In summary, our novel R3(2+1)D-SLR network marks a significant advancement in SLR by effectively merging R3D and R(2+1)D convolution blocks. This innovative approach facilitates a deeper understanding and a more accurate capture of sign language’s complex spatial and temporal dynamics. Together with this proposed network, our comprehensive methodology integrating the fusion of body, hands, and face features based on pose data consistently outperformed and surpasses the work in the existing literature on various datasets and under different background conditions.
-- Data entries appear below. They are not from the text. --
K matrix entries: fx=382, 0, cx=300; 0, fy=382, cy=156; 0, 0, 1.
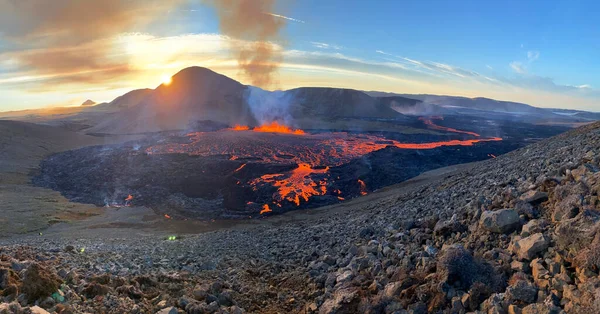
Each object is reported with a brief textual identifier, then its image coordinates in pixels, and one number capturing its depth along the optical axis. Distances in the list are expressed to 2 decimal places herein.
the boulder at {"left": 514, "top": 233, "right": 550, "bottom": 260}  5.70
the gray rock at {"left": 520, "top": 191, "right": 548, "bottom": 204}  7.16
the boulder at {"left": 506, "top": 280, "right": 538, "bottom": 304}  4.92
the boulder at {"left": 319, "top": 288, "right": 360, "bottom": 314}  6.56
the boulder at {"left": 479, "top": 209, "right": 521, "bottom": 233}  6.80
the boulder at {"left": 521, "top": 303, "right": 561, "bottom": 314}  4.50
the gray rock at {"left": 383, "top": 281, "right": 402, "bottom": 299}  6.32
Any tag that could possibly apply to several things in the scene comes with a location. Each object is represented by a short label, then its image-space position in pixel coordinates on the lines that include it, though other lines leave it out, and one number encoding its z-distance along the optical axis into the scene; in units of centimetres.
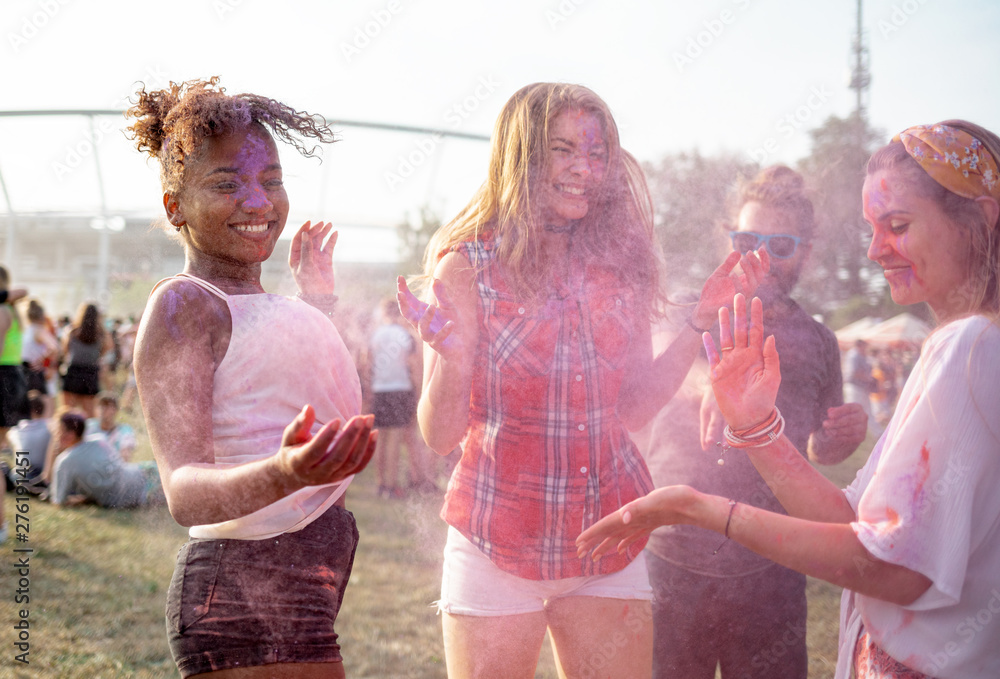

Our future work will focus on exploring alternative classifiers to the SVM used in our proposed SLR system and optimizing their hyperparameters. In particular, going beyond direct feature fusion, we aim to explore the potential of alternative ensemble techniques such as boosting, bagging, and stacking to more effectively integrate and evaluate different feature sets. We will also focus on the robustness and adaptability of the SLR system, examining the integration of additional data augmentation techniques in addition to background variations to increase the model’s adaptability to various environmental conditions. Together, these efforts aim to propel SLR technology forward, improving communication access and inclusivity for the deaf and hard-of-hearing.